Willich/Anrath. Die Aufregung bei den Mitarbeitern der Willicher Rettungswache ist groß: Aus der Zeitung mussten sie gestern erfahren, dass der Kreis Viersen — gestützt auf ein Gutachten — plant, die erst im Vorjahr eröffnete Rettungswache in Anrath wieder zu schließen. Stattdessen soll eine neue Wache in Vorst gebaut werden (die WZ berichtete). „Ich habe für Freitagmittag in Absprache mit dem Personalrat eine Mitarbeiterbesprechung angesetzt, um die Jungs zu beruhigen“, berichtete am Donnerstagnachmittag der zuständige Geschäftsbereichsleiter bei der Stadt Willich, Martin Zinnel, im Gespräch mit der WZ.

Knapp 900 000 Euro hat die Stadt Willich in die Anrather Wache investiert. Sie war nach Absprache mit dem Kreis und den Krankenkassen gemeinsam mit der neuen Feuerwache gebaut worden und wurde laut Zinnel ab 2014 „dreimal in den Rettungsbedarfsplänen des Kreises ausgewiesen“. Nicht zuletzt die Krankenkassen hätten damals erklärt, dass der Bau sinnvoll sei, da vor allem für Neersen die vorgeschriebene Rettungszeit von maximal zwölf Minuten von der Wache Willich aus nicht immer einzuhalten sei. „Daraufhin haben wir mit den Planungen losgelegt“, so Zinnel.

Der Kreis-Gutachter hat nun vorgeschlagen, in Vorst eine neue Rettungswache zu bauen (siehe Bericht unten). Von dort aus könnten Einsätze in der Stadt Tönisvorst, aber auch in Anrath und Oedt gefahren werden.

Zumindest theoretisch. Praktisch sieht Martin Zinnel noch viele offene Fragen im Gutachten. „Was ist mit Neersen und Clörath?“, will er wissen. Was ist mit der stark befahrenen Bahnstrecke zwischen Anrath und Vorst? Was passiert, wenn der Rettungswagen dort minutenlang vor der Schranke steht? Reichten die vom Gutachter im Oktober bei Testfahren zurückgelegten 364 Kilometer, um die gefahrenen Zeiten sicher bestimmen zu können? „Beim Brandschutzbedarfsplan in Willich lasse ich mehrere Fahrten zu unterschiedlichen Zeiten an unterschiedlichen Tagen machen“, sagt Zinnel.

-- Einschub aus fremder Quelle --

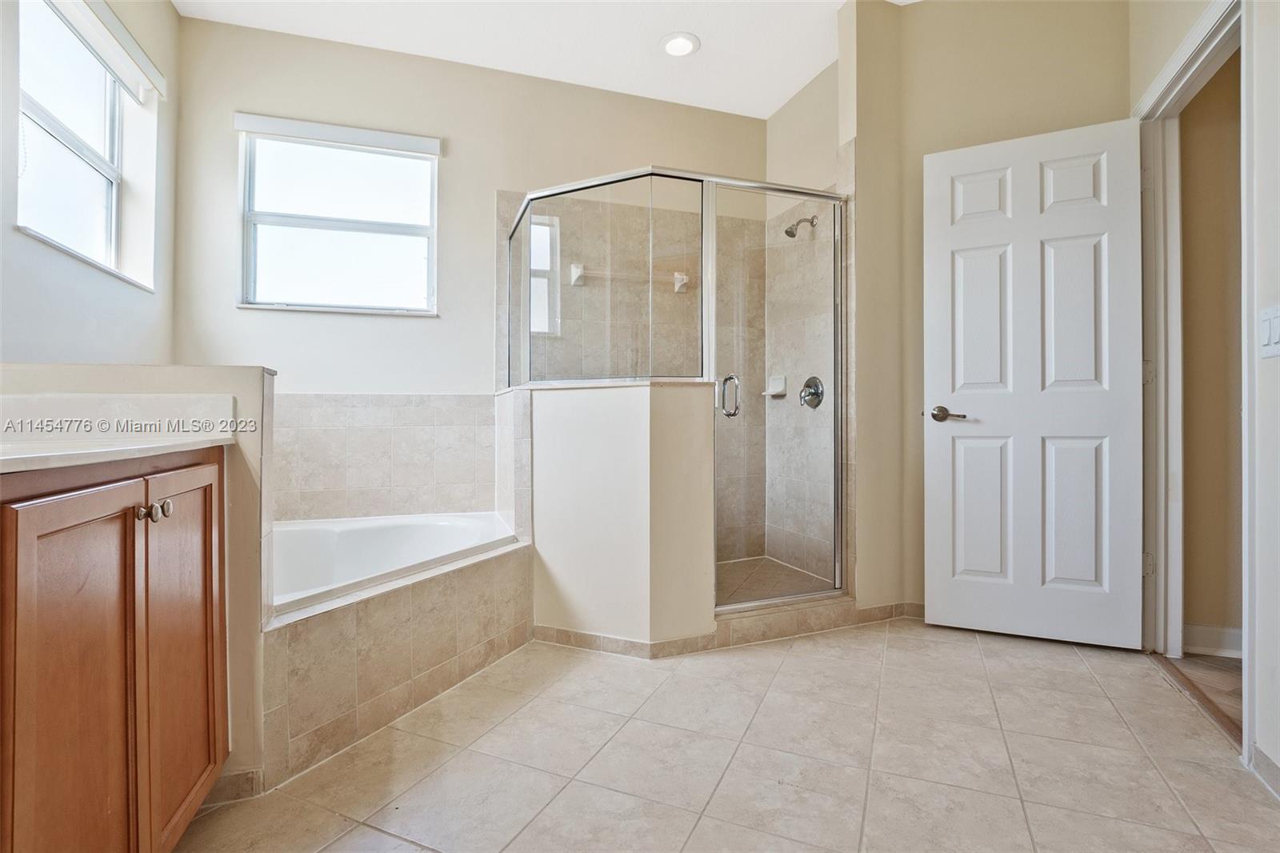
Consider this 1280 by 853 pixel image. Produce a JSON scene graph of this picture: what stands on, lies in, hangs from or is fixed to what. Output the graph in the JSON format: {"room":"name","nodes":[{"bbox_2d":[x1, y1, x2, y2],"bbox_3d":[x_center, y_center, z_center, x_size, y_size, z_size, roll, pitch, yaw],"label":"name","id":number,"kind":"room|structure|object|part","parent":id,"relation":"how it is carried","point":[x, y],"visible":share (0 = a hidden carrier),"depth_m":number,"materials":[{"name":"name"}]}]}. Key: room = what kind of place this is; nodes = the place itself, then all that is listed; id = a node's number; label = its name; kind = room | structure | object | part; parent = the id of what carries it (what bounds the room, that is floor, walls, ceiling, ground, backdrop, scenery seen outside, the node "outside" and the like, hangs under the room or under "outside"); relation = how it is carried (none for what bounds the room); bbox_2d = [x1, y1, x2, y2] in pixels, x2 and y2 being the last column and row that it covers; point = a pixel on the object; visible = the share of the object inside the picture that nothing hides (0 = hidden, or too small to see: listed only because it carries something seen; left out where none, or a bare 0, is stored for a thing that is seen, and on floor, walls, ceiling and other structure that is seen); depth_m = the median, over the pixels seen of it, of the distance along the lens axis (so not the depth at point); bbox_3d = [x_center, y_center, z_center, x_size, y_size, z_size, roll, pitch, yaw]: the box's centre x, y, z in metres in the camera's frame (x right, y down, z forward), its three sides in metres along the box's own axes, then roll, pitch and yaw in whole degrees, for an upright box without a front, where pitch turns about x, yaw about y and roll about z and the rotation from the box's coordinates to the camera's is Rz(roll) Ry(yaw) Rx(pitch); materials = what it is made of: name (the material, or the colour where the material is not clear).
{"room":"bathroom","nodes":[
{"label":"bathroom","id":0,"kind":"room"},
{"bbox_2d":[0,0,179,369],"bbox_3d":[-1.699,-0.540,0.803,0.173,2.878,4.270,0,0,-19],"label":"left wall","id":1,"kind":"structure","parent":0,"point":[21,317],"depth_m":2.09,"materials":[{"name":"white paint"}]},
{"bbox_2d":[14,0,158,289],"bbox_3d":[-2.149,-1.064,1.979,0.119,0.938,0.985,0,0,-19],"label":"left window","id":2,"kind":"structure","parent":1,"relation":"in","point":[74,142],"depth_m":2.09,"materials":[{"name":"white glass"}]},
{"bbox_2d":[51,0,167,102],"bbox_3d":[-2.024,-1.502,1.967,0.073,0.109,0.976,0,0,-19],"label":"window blind","id":3,"kind":"object","parent":1,"relation":"attached to","point":[144,61],"visible":0.98,"depth_m":2.10,"materials":[{"name":"white plastic"}]},
{"bbox_2d":[0,364,275,796],"bbox_3d":[-1.307,0.416,1.305,0.730,1.072,0.188,0,0,-19],"label":"half wall","id":4,"kind":"structure","parent":0,"point":[242,369],"depth_m":1.35,"materials":[{"name":"paint"}]},
{"bbox_2d":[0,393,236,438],"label":"backsplash","id":5,"kind":"structure","parent":4,"relation":"attached to","point":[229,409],"depth_m":1.28,"materials":[{"name":"white stone"}]},
{"bbox_2d":[202,767,263,803],"bbox_3d":[-1.199,0.941,1.342,0.402,0.079,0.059,0,0,-19],"label":"baseboard","id":6,"kind":"structure","parent":4,"relation":"attached to","point":[242,779],"depth_m":1.39,"materials":[{"name":"tile"}]},
{"bbox_2d":[173,16,770,545],"bbox_3d":[-0.697,-0.525,3.108,3.375,2.932,0.160,0,0,-19],"label":"back wall","id":7,"kind":"structure","parent":0,"point":[229,312],"depth_m":2.85,"materials":[{"name":"beige paint"}]},
{"bbox_2d":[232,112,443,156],"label":"window blind","id":8,"kind":"object","parent":7,"relation":"attached to","point":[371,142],"visible":0.98,"depth_m":2.73,"materials":[{"name":"white plastic"}]},
{"bbox_2d":[237,116,440,314],"bbox_3d":[-1.560,-1.053,2.806,0.939,0.944,0.113,0,0,-19],"label":"window","id":9,"kind":"structure","parent":7,"relation":"in","point":[377,227],"depth_m":2.82,"materials":[{"name":"clear glass"}]},
{"bbox_2d":[272,392,495,521],"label":"tile backsplash","id":10,"kind":"object","parent":7,"relation":"attached to","point":[414,409],"visible":0.82,"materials":[{"name":"beige tile"}]},
{"bbox_2d":[566,261,690,291],"bbox_3d":[-0.041,-0.876,3.164,0.746,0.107,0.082,0,0,-19],"label":"towel bar","id":11,"kind":"object","parent":7,"relation":"attached to","point":[680,277],"visible":0.83,"depth_m":3.13,"materials":[{"name":"white"}]},
{"bbox_2d":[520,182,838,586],"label":"shower stall","id":12,"kind":"object","parent":7,"relation":"attached to","point":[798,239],"visible":0.49,"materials":[{"name":"beige tile"}]},
{"bbox_2d":[168,0,926,118],"bbox_3d":[0.251,-2.031,1.131,4.016,0.103,4.600,0,0,-19],"label":"ceiling","id":13,"kind":"structure","parent":0,"point":[772,106],"depth_m":2.71,"materials":[{"name":"white paint"}]},
{"bbox_2d":[660,32,699,56],"bbox_3d":[0.209,-1.976,2.774,0.202,0.024,0.202,0,0,-19],"label":"recessed light","id":14,"kind":"object","parent":13,"relation":"in","point":[685,46],"visible":0.99,"depth_m":2.76,"materials":[{"name":"white"}]},
{"bbox_2d":[512,380,715,649],"bbox_3d":[-0.156,0.391,2.405,0.706,1.085,0.784,0,0,-19],"label":"half wall","id":15,"kind":"structure","parent":0,"point":[642,441],"depth_m":2.14,"materials":[{"name":"white paint"}]},
{"bbox_2d":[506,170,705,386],"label":"shower glass panel","id":16,"kind":"object","parent":15,"relation":"attached to","point":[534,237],"visible":0.85,"depth_m":2.36,"materials":[{"name":"glass"}]},
{"bbox_2d":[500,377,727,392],"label":"half wall cap","id":17,"kind":"object","parent":15,"relation":"attached to","point":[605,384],"visible":0.5,"depth_m":2.10,"materials":[{"name":"white stone"}]},
{"bbox_2d":[531,624,718,658],"bbox_3d":[-0.104,0.902,2.257,0.553,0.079,0.251,0,0,-19],"label":"baseboard","id":18,"kind":"structure","parent":15,"relation":"attached to","point":[579,638],"depth_m":2.20,"materials":[{"name":"tile"}]},
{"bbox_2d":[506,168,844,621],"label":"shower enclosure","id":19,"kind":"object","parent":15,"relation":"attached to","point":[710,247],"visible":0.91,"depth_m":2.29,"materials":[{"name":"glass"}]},
{"bbox_3d":[0.382,-0.123,2.290,0.057,0.166,0.099,0,0,-19],"label":"shower door handle","id":20,"kind":"part","parent":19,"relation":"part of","materials":[{"name":"silver metal"}]},
{"bbox_2d":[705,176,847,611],"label":"shower door","id":21,"kind":"structure","parent":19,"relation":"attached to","point":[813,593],"depth_m":2.43,"materials":[{"name":"clear glass"}]},
{"bbox_2d":[168,620,1278,852],"bbox_3d":[0.174,0.981,1.176,3.628,0.094,3.949,0,0,-19],"label":"tile floor","id":22,"kind":"structure","parent":0,"point":[1090,687],"depth_m":1.47,"materials":[{"name":"beige tile"}]},
{"bbox_2d":[0,448,229,852],"bbox_3d":[-1.111,0.513,0.731,0.630,0.933,1.304,0,0,-19],"label":"vanity cabinet","id":23,"kind":"object","parent":22,"relation":"on","point":[134,533],"visible":0.98,"depth_m":0.89,"materials":[{"name":"brown wood"}]},
{"bbox_3d":[-0.911,0.564,0.903,0.036,0.838,0.321,0,0,-19],"label":"cabinet door","id":24,"kind":"part","parent":23,"relation":"part of","materials":[{"name":"brown wood"}]},
{"bbox_2d":[0,430,235,473],"bbox_3d":[-1.192,0.046,0.852,0.608,0.028,1.190,0,0,-19],"label":"countertop","id":25,"kind":"structure","parent":23,"relation":"on","point":[11,458],"depth_m":0.96,"materials":[{"name":"white stone"}]},
{"bbox_3d":[-0.972,0.174,1.051,0.028,0.030,0.029,0,0,-19],"label":"knob","id":26,"kind":"part","parent":23,"relation":"part of","materials":[{"name":"metal"}]},
{"bbox_3d":[-0.978,0.174,1.098,0.028,0.031,0.028,0,0,-19],"label":"knob","id":27,"kind":"part","parent":23,"relation":"part of","materials":[{"name":"silver metal"}]},
{"bbox_3d":[-0.984,0.539,1.201,0.031,0.790,0.370,0,0,-19],"label":"cabinet door","id":28,"kind":"part","parent":23,"relation":"part of","materials":[{"name":"brown wood"}]},
{"bbox_2d":[264,533,533,785],"bbox_3d":[-0.948,0.746,1.962,1.154,0.409,1.326,0,0,-19],"label":"tub surround","id":29,"kind":"object","parent":22,"relation":"on","point":[409,593],"visible":0.51,"depth_m":1.68,"materials":[{"name":"beige tile"}]},
{"bbox_2d":[267,510,523,615],"bbox_3d":[-1.165,0.671,2.167,1.318,0.414,1.028,0,0,-19],"label":"bathtub","id":30,"kind":"object","parent":29,"relation":"in","point":[371,543],"visible":0.42,"depth_m":2.40,"materials":[{"name":"white plastic"}]},
{"bbox_2d":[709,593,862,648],"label":"shower curb","id":31,"kind":"object","parent":22,"relation":"on","point":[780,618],"visible":0.64,"depth_m":2.33,"materials":[{"name":"beige tile"}]},
{"bbox_2d":[713,556,832,604],"bbox_3d":[0.405,0.902,2.906,1.283,0.098,0.980,0,0,-19],"label":"shower floor","id":32,"kind":"structure","parent":0,"point":[750,562],"depth_m":2.99,"materials":[{"name":"beige tile"}]},
{"bbox_2d":[765,49,851,592],"bbox_3d":[1.016,-0.529,2.965,0.395,2.899,1.062,0,0,-19],"label":"shower side wall","id":33,"kind":"structure","parent":0,"point":[822,78],"depth_m":2.59,"materials":[{"name":"beige tile"}]},
{"bbox_2d":[763,374,787,395],"bbox_3d":[0.822,-0.242,3.267,0.093,0.119,0.141,0,0,-19],"label":"soap dish","id":34,"kind":"object","parent":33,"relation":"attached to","point":[780,384],"visible":0.88,"depth_m":3.26,"materials":[{"name":"white ceramic"}]},
{"bbox_2d":[783,215,817,238],"bbox_3d":[0.906,-1.128,3.018,0.182,0.144,0.086,0,0,-19],"label":"shower head","id":35,"kind":"object","parent":33,"relation":"attached to","point":[792,234],"visible":0.97,"depth_m":3.00},
{"bbox_2d":[799,375,823,408],"bbox_3d":[0.955,-0.188,3.018,0.090,0.186,0.176,0,0,-19],"label":"shower valve","id":36,"kind":"object","parent":33,"relation":"attached to","point":[818,401],"visible":0.96,"depth_m":3.00,"materials":[{"name":"silver metal"}]},
{"bbox_2d":[827,0,1133,618],"bbox_3d":[1.619,-0.545,2.450,0.411,2.920,0.565,0,0,-19],"label":"right back wall","id":37,"kind":"structure","parent":0,"point":[1113,106],"depth_m":2.44,"materials":[{"name":"beige paint"}]},
{"bbox_2d":[854,601,925,622],"bbox_3d":[1.362,0.883,2.524,0.600,0.078,0.094,0,0,-19],"label":"baseboard","id":38,"kind":"structure","parent":37,"relation":"attached to","point":[922,613],"depth_m":2.51,"materials":[{"name":"tile"}]},
{"bbox_2d":[1159,650,1244,738],"bbox_3d":[2.634,0.956,1.431,1.802,0.092,1.884,0,0,-19],"label":"hallway floor","id":39,"kind":"structure","parent":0,"point":[1186,660],"depth_m":1.92,"materials":[{"name":"brown wood"}]},
{"bbox_2d":[1132,0,1276,792],"bbox_3d":[1.505,-0.590,1.218,0.844,3.032,0.837,0,0,-19],"label":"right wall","id":40,"kind":"structure","parent":0,"point":[1274,369],"depth_m":1.43,"materials":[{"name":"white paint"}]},
{"bbox_2d":[1135,0,1252,754],"bbox_3d":[1.876,-0.181,1.868,0.509,2.272,0.485,0,0,-19],"label":"door frame","id":41,"kind":"structure","parent":40,"relation":"attached to","point":[1243,200],"depth_m":2.02,"materials":[{"name":"white paint"}]},
{"bbox_2d":[920,115,1145,648],"bbox_3d":[1.629,-0.161,2.247,0.763,2.104,0.144,0,0,25],"label":"door","id":42,"kind":"structure","parent":41,"relation":"attached to","point":[1083,274],"depth_m":2.23,"materials":[{"name":"white paint"}]},
{"bbox_3d":[1.327,-0.045,2.319,0.164,0.066,0.124,0,0,25],"label":"lever handle","id":43,"kind":"part","parent":42,"relation":"part of","materials":[{"name":"silver metal"}]},
{"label":"panel","id":44,"kind":"part","parent":42,"relation":"part of","materials":[{"name":"white paint"}]},
{"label":"hinge","id":45,"kind":"part","parent":41,"relation":"part of","materials":[{"name":"metal"}]},
{"bbox_2d":[1248,743,1279,798],"bbox_3d":[1.514,0.895,1.203,0.180,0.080,0.300,0,0,-19],"label":"baseboard","id":46,"kind":"structure","parent":40,"relation":"attached to","point":[1263,757],"depth_m":1.39,"materials":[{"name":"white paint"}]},
{"bbox_2d":[1259,304,1279,357],"bbox_3d":[1.608,-0.237,1.355,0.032,0.120,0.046,0,0,-19],"label":"light switch","id":47,"kind":"object","parent":40,"relation":"attached to","point":[1278,319],"visible":0.98,"depth_m":1.36,"materials":[{"name":"white plastic"}]},
{"bbox_2d":[1180,47,1243,654],"bbox_3d":[2.624,-0.518,2.050,0.692,2.959,0.454,0,0,-19],"label":"hallway wall","id":48,"kind":"structure","parent":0,"point":[1223,543],"depth_m":2.17,"materials":[{"name":"beige paint"}]},
{"bbox_2d":[1184,622,1243,658],"bbox_3d":[2.402,0.863,2.046,0.161,0.108,0.193,0,0,-19],"label":"hallway baseboard","id":49,"kind":"structure","parent":48,"relation":"attached to","point":[1223,640],"depth_m":2.14,"materials":[{"name":"white paint"}]}
]}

„Plakativ und populistisch“, nennt er die Rechnung des Kreises, wonach im vergangenen Jahr 47 Prozent der kreisweiten Ausfallstunden der Rettungswagen in Willich anfielen. Zinnel macht eine Gegenrechnung auf: Die Rettungswache Willich/Anrath mit ihren 27 hauptamtlichen Mitarbeitern habe im Vorjahr 26 280 Dienststunden leisten müssen. 177 Stunden davon musste ein Rettungswagen mangels Personal abgemeldet werden — zum Beispiel durch Erkrankungen. „Das sind 0,68 Prozent“, betont Zinnel. „Das liegt im organisatorisch vertretbaren Rahmen.“ Denn überwiegend gelinge es, kurzfristige Ausfälle über 30 zur Verfügung stehende ehrenamtliche Kräfte des Roten Kreuzes zu ersetzen. Aber wenn sich morgen um 7 Uhr jemand krank melde, dauere es ein, zwei Stunden, bis der Ersatz zur Verfügung stehe.

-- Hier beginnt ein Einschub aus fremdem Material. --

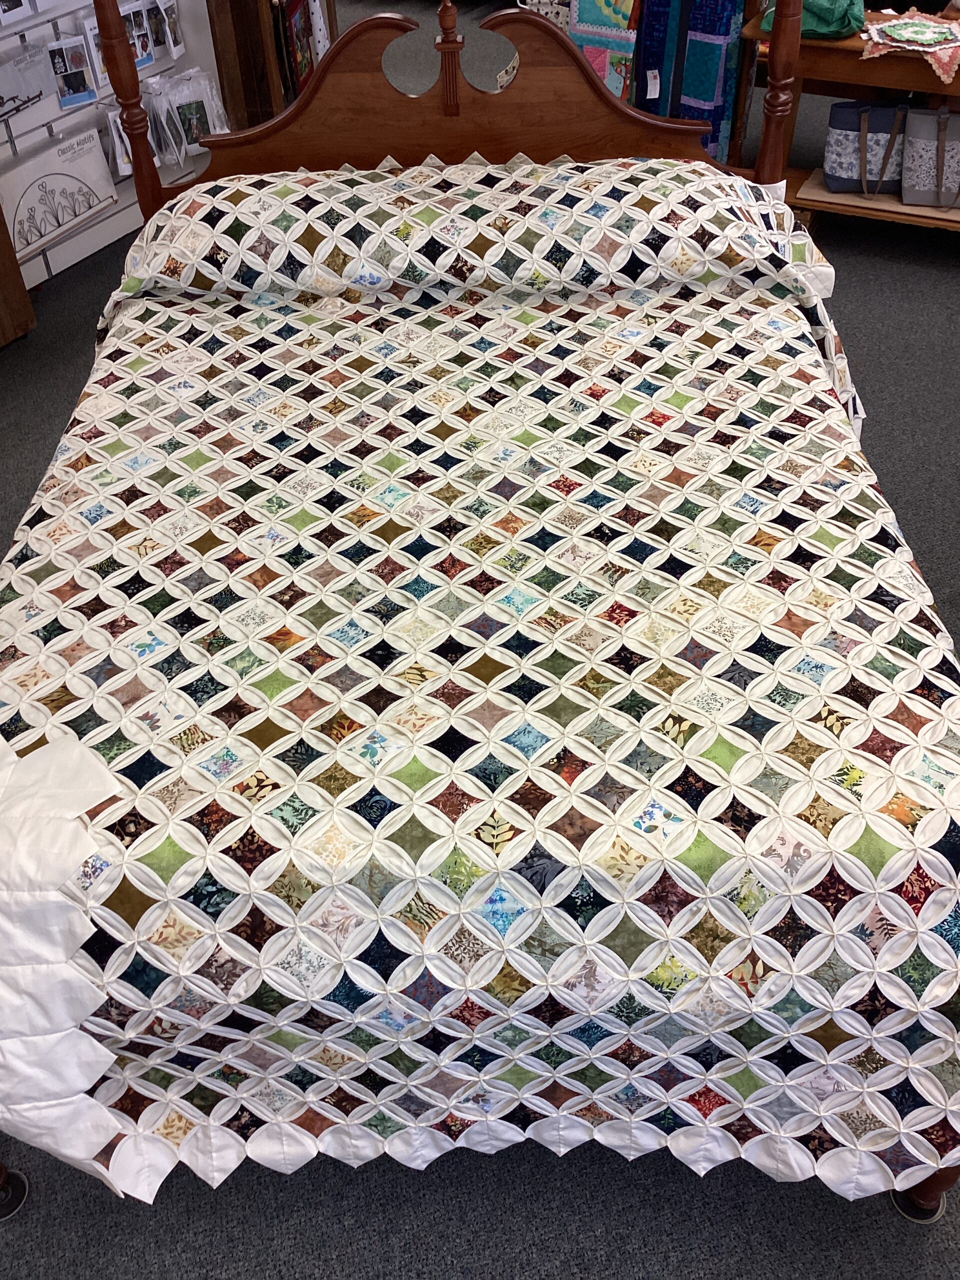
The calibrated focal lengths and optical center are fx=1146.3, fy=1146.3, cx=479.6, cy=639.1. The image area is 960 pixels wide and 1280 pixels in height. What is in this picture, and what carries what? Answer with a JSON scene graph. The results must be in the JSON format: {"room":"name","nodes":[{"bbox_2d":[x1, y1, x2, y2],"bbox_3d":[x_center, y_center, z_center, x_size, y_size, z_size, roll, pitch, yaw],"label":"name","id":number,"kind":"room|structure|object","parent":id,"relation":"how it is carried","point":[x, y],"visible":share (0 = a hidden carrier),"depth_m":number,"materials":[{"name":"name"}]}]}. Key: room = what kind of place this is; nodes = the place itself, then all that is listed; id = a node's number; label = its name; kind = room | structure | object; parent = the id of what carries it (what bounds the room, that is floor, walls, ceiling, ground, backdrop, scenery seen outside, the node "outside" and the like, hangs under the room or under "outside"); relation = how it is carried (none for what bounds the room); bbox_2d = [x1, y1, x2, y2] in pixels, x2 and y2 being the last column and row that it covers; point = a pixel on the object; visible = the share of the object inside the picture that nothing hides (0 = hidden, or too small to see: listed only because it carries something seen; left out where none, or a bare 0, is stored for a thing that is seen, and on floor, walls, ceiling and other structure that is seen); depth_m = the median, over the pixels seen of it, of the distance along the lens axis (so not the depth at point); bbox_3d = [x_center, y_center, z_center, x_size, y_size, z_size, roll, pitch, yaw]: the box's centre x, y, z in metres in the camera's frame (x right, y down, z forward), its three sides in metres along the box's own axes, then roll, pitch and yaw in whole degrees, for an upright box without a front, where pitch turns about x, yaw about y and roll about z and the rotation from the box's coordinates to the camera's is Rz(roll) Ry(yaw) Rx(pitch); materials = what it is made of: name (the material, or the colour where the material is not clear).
{"room":"shop","nodes":[
{"label":"shop","id":0,"kind":"room"},
{"bbox_2d":[0,0,225,297],"bbox_3d":[-1.705,-2.208,3.344,0.244,2.517,2.784,20,47,22],"label":"display wall","id":1,"kind":"structure","parent":0,"point":[40,130],"depth_m":4.18,"materials":[{"name":"white"}]},
{"bbox_2d":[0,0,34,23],"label":"packaged item","id":2,"kind":"object","parent":1,"relation":"hanging from","point":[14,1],"visible":0.99,"depth_m":3.62,"materials":[{"name":"white"}]},
{"bbox_2d":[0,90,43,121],"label":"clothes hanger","id":3,"kind":"object","parent":1,"relation":"attached to","point":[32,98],"visible":0.99,"depth_m":3.72,"materials":[{"name":"black"}]},
{"bbox_2d":[0,42,58,117],"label":"packaged pattern","id":4,"kind":"object","parent":1,"relation":"hanging from","point":[40,73],"visible":0.96,"depth_m":3.76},
{"bbox_2d":[0,125,121,260],"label":"packaged pattern","id":5,"kind":"object","parent":1,"relation":"hanging from","point":[38,235],"visible":0.93,"depth_m":3.98,"materials":[{"name":"white paper"}]},
{"bbox_2d":[46,36,100,108],"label":"packaged pattern","id":6,"kind":"object","parent":1,"relation":"hanging from","point":[83,95],"visible":0.95,"depth_m":3.90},
{"bbox_2d":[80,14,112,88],"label":"packaged item","id":7,"kind":"object","parent":1,"relation":"hanging from","point":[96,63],"visible":0.44,"depth_m":3.87,"materials":[{"name":"white"}]},
{"bbox_2d":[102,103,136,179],"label":"packaged item","id":8,"kind":"object","parent":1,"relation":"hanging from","point":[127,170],"visible":0.47,"depth_m":4.09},
{"bbox_2d":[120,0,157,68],"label":"packaged item","id":9,"kind":"object","parent":1,"relation":"hanging from","point":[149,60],"visible":0.64,"depth_m":4.06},
{"bbox_2d":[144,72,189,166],"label":"packaged item","id":10,"kind":"object","parent":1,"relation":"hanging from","point":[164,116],"visible":0.91,"depth_m":4.21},
{"bbox_2d":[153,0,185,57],"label":"packaged item","id":11,"kind":"object","parent":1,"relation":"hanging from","point":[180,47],"visible":0.93,"depth_m":4.20,"materials":[{"name":"white paper"}]},
{"bbox_2d":[160,67,227,158],"bbox_3d":[-1.074,-2.000,4.351,0.232,0.289,0.087,-26,48,-24],"label":"packaged item","id":12,"kind":"object","parent":1,"relation":"hanging from","point":[191,135],"visible":0.87,"depth_m":4.32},
{"bbox_2d":[0,73,959,1279],"bbox_3d":[0.286,-0.823,3.699,7.586,0.129,8.328,20,47,22],"label":"carpet floor","id":13,"kind":"structure","parent":0,"point":[592,1235],"depth_m":2.08,"materials":[{"name":"grey carpet"}]},
{"bbox_2d":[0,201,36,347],"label":"wooden cabinet","id":14,"kind":"object","parent":13,"relation":"on","point":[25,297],"visible":0.98,"depth_m":3.77,"materials":[{"name":"brown wood"}]},
{"bbox_2d":[206,0,286,129],"bbox_3d":[-0.888,-2.555,3.965,0.316,2.124,0.352,20,47,22],"label":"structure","id":15,"kind":"structure","parent":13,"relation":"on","point":[233,47],"depth_m":4.22,"materials":[{"name":"brown wood"}]},
{"bbox_2d":[279,0,318,93],"bbox_3d":[-0.707,-2.361,4.521,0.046,0.394,0.316,6,43,9],"label":"picture","id":16,"kind":"object","parent":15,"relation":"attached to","point":[304,57],"visible":0.69,"depth_m":4.49},
{"bbox_2d":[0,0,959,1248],"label":"bed","id":17,"kind":"object","parent":13,"relation":"on","point":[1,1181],"visible":0.69,"depth_m":2.08,"materials":[{"name":"wood"}]},
{"bbox_2d":[0,154,959,1222],"bbox_3d":[-0.079,-0.263,2.306,1.827,0.930,2.040,20,47,22],"label":"quilt","id":18,"kind":"object","parent":17,"relation":"on","point":[665,165],"visible":0.9,"depth_m":1.61,"materials":[{"name":"white fabric"}]},
{"bbox_2d":[734,2,959,233],"bbox_3d":[1.644,-1.700,3.904,1.462,0.765,0.497,20,47,22],"label":"wooden table","id":19,"kind":"object","parent":13,"relation":"on","point":[890,205],"visible":0.53,"depth_m":3.80,"materials":[{"name":"brown wood"}]},
{"bbox_2d":[759,0,865,39],"bbox_3d":[1.089,-2.077,3.715,0.345,0.174,0.242,20,47,22],"label":"green bag","id":20,"kind":"object","parent":19,"relation":"on","point":[829,28],"visible":0.57,"depth_m":3.65,"materials":[{"name":"fabric"}]},
{"bbox_2d":[823,101,908,193],"bbox_3d":[1.364,-1.717,3.961,0.317,0.298,0.160,3,43,6],"label":"bag","id":21,"kind":"object","parent":19,"relation":"on","point":[845,146],"visible":0.86,"depth_m":3.92,"materials":[{"name":"fabric"}]},
{"bbox_2d":[860,10,959,82],"bbox_3d":[1.413,-1.915,3.655,0.415,0.082,0.445,20,47,22],"label":"doily","id":22,"kind":"object","parent":19,"relation":"on","point":[882,41],"visible":0.99,"depth_m":3.61,"materials":[{"name":"fabric"}]},
{"bbox_2d":[900,107,959,208],"bbox_3d":[1.586,-1.627,3.841,0.313,0.315,0.158,20,47,22],"label":"tote bag","id":23,"kind":"object","parent":19,"relation":"on","point":[913,130],"visible":1,"depth_m":3.82,"materials":[{"name":"grey fabric"}]},
{"bbox_2d":[566,0,640,101],"bbox_3d":[0.450,-2.103,4.075,0.310,0.791,0.138,20,47,22],"label":"quilt","id":24,"kind":"object","parent":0,"point":[605,22],"visible":0.52,"depth_m":4.04,"materials":[{"name":"multicoloured fabric"}]},
{"bbox_2d":[635,0,744,160],"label":"quilt","id":25,"kind":"object","parent":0,"point":[716,79],"visible":0.65,"depth_m":3.98,"materials":[{"name":"blue fabric"}]}
]}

Zurück zu Aufregung bei den Mitarbeitern der Rettungswache. Diese hätte man sich aus Sicht der Willicher Stadtverwaltung ersparen können und müssen, wenn der Kreis mit seinen Informationen in Abstimmung mit den Kommunen an die Öffentlichkeit gegangen wäre. Und wenn dabei deutlich gemacht worden wäre, dass die Vorschläge des Gutachtens noch längst nicht beschlossen sind. Beides sei unterlassen worden.

„Das Ganze ist eine Grundlage, mehr nicht“, betont der Erste Beigeordnete Willy Kerbusch. Ihn wie auch Bürgermeister Josef Heyes stört diese „Umgangskultur“ durch den Landrat und den Kreiskämmerer gewaltig. „Sehr verwundert“, ist der Bürgermeister, dass die neue Wache in Anrath geschlossen werden soll, obwohl man sich mit dem Kreis zuvor abgestimmt habe. „Da ist doch Schilda nichts dagegen“, bringt es Willy Kerbusch auf den Punkt.

Grundsätzlich können er und Martin Zinnel sich vorstellen, dass es eine — offenbar gewünschte — Zentralisierung des Rettungswesens bei der Kreisverwaltung mit einheitlicher Gebühr gibt. „Wenn es denn wirtschaftlich sinnvoll ist“, betont Kerbusch.